◆ YOUR GOAL
What you return must be every line from the beginning of the data through the line holding "152 669 39.59", unchanged.

◆ PROVIDED MATERIAL
= Beginning of Section =

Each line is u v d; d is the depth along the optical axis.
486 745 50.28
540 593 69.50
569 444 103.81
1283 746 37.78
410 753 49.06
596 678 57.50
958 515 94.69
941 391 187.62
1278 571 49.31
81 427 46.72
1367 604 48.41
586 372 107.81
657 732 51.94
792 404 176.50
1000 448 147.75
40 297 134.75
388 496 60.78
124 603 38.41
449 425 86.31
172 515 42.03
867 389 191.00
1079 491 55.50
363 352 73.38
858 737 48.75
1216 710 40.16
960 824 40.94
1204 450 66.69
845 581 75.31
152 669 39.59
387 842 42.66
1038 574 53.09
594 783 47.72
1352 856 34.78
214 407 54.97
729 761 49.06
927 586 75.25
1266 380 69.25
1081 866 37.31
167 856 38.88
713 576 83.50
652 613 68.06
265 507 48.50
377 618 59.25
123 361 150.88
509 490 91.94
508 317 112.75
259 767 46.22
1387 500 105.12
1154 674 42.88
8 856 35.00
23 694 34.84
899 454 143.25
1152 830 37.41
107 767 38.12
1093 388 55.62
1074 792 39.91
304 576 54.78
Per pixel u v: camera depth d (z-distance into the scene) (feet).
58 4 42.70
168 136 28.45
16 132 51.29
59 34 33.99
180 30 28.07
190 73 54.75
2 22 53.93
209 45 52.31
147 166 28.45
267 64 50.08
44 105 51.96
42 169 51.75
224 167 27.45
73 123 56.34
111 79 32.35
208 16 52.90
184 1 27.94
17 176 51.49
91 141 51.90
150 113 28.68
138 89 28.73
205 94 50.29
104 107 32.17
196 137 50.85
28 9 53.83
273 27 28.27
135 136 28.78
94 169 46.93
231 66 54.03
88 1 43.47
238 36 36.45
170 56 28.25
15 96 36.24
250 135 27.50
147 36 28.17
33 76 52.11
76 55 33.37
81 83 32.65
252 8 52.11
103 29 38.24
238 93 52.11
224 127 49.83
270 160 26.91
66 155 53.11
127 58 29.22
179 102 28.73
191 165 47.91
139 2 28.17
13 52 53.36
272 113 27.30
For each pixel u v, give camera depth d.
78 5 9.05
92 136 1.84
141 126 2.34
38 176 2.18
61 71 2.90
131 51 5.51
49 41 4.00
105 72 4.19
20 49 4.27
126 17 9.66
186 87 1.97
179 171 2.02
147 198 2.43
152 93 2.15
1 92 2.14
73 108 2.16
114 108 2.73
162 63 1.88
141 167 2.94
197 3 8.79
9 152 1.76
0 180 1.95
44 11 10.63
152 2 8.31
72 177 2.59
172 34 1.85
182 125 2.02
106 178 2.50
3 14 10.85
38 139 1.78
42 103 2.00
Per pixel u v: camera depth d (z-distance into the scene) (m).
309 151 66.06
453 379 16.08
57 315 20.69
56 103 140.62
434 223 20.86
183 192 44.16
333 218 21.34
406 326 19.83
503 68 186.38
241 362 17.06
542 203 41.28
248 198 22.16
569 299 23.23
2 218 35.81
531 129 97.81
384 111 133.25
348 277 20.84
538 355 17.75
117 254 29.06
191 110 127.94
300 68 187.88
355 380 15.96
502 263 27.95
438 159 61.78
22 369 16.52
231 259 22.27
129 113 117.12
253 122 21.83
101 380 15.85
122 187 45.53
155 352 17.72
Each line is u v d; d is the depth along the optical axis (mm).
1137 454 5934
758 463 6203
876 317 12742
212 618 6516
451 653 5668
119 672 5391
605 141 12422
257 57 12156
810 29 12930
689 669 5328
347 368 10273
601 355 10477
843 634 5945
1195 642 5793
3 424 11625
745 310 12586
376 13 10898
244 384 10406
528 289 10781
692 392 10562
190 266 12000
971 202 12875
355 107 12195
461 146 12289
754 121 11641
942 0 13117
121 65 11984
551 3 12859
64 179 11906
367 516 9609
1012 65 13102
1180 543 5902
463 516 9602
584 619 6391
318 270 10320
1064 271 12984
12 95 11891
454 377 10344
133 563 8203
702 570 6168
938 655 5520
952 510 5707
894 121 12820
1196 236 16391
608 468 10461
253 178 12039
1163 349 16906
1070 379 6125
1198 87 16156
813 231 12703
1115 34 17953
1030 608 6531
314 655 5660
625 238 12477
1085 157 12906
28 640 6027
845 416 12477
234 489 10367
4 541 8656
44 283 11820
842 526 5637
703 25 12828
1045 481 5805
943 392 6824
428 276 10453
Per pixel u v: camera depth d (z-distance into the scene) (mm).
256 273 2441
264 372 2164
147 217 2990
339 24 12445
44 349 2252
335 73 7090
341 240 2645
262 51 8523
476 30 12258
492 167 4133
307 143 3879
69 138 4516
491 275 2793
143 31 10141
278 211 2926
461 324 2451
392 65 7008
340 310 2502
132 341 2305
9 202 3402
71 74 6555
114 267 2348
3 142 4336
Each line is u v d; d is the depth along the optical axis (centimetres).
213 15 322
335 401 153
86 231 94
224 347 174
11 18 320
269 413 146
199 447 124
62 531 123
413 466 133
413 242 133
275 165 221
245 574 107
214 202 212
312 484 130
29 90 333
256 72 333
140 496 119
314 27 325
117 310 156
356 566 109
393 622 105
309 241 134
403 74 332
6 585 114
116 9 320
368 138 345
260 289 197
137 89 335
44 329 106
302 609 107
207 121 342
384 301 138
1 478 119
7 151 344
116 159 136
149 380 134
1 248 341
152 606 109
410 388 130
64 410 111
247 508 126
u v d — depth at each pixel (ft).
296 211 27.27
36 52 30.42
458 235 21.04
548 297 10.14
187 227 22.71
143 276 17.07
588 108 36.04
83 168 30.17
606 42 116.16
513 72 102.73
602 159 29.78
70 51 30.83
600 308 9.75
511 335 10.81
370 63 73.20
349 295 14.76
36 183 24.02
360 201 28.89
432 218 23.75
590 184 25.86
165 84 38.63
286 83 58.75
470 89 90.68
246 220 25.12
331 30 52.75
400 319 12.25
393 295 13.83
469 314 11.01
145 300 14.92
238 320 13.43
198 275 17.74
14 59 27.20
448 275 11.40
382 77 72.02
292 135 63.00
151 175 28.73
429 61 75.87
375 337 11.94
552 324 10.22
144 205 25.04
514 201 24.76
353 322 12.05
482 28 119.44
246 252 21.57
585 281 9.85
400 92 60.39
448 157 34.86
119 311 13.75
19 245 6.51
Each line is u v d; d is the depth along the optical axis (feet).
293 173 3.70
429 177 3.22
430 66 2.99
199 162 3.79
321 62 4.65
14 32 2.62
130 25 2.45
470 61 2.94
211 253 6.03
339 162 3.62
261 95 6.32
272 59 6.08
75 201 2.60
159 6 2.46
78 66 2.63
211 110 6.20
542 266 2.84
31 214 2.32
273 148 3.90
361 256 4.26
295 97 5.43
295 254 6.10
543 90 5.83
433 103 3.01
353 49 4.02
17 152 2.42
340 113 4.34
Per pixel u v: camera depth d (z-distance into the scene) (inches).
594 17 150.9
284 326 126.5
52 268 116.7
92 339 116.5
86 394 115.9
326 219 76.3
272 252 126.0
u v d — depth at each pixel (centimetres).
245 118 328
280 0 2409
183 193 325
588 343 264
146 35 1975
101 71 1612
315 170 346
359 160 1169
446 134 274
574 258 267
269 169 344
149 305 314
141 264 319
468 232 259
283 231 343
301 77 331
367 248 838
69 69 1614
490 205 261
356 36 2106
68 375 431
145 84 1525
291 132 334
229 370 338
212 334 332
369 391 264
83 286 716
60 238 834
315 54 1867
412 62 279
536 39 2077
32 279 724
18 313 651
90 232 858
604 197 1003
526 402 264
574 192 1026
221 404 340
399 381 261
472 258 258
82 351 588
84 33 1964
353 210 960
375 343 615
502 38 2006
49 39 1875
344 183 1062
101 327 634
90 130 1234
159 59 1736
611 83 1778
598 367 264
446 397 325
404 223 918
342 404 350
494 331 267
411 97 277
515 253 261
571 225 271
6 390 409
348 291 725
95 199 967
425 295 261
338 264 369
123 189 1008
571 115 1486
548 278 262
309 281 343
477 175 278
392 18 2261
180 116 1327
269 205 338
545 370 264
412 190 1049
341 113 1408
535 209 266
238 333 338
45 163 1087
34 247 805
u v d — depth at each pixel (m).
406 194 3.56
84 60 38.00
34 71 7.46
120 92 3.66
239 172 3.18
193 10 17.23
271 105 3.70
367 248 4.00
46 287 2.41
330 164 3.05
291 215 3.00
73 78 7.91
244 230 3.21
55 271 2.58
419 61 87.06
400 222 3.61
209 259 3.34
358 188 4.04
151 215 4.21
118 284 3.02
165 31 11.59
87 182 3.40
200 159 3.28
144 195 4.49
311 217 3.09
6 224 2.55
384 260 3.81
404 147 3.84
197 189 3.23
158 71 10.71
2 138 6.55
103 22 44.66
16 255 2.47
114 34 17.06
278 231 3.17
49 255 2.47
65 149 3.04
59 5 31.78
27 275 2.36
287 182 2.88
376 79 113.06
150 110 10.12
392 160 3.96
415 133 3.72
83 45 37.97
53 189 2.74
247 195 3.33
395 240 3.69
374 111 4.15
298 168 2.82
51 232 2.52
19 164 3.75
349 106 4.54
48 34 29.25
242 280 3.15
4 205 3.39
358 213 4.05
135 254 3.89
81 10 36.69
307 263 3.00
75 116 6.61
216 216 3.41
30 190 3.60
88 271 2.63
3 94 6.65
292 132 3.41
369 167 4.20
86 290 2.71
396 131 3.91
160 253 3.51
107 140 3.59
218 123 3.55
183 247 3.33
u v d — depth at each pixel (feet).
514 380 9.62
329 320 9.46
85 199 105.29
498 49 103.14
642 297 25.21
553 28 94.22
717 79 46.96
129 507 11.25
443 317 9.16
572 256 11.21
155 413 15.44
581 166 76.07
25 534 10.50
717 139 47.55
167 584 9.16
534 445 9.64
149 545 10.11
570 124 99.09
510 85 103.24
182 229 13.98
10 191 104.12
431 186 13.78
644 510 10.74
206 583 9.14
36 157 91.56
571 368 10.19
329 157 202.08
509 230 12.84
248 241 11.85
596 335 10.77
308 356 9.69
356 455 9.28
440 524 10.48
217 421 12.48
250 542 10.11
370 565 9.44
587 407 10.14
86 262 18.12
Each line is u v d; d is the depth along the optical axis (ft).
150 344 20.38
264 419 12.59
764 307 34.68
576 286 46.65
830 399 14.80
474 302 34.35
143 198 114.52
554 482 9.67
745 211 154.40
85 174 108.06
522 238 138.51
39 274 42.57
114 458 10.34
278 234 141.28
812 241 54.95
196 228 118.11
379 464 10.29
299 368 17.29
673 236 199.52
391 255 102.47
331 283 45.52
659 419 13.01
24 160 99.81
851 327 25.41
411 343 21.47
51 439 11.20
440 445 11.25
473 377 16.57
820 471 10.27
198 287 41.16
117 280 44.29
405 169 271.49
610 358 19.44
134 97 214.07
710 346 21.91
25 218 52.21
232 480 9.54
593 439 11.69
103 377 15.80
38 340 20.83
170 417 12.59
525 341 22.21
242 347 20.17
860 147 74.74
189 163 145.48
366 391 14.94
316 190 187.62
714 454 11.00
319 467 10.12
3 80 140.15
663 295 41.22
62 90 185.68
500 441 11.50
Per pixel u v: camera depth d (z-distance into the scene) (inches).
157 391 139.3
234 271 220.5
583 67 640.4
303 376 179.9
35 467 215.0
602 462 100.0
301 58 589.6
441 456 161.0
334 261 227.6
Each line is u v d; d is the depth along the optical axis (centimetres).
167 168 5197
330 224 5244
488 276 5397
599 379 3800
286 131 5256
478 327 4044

= End of Section =

◆ SOLUTION TO THIS PROBLEM
Each line is u v d; d is the depth along the optical axis.
486 745 50.28
540 593 69.50
569 444 103.81
1283 746 37.78
410 753 49.06
596 678 57.50
958 515 94.69
941 391 187.62
1278 571 49.31
81 427 46.72
1367 604 48.41
586 372 107.81
657 732 51.94
792 404 176.50
1000 448 147.75
40 297 134.75
388 496 60.78
124 603 38.41
449 425 86.31
172 515 42.03
867 389 191.00
1079 491 55.50
363 352 73.38
858 737 48.75
1216 710 40.16
960 824 40.94
1204 450 66.69
845 581 75.31
152 669 39.59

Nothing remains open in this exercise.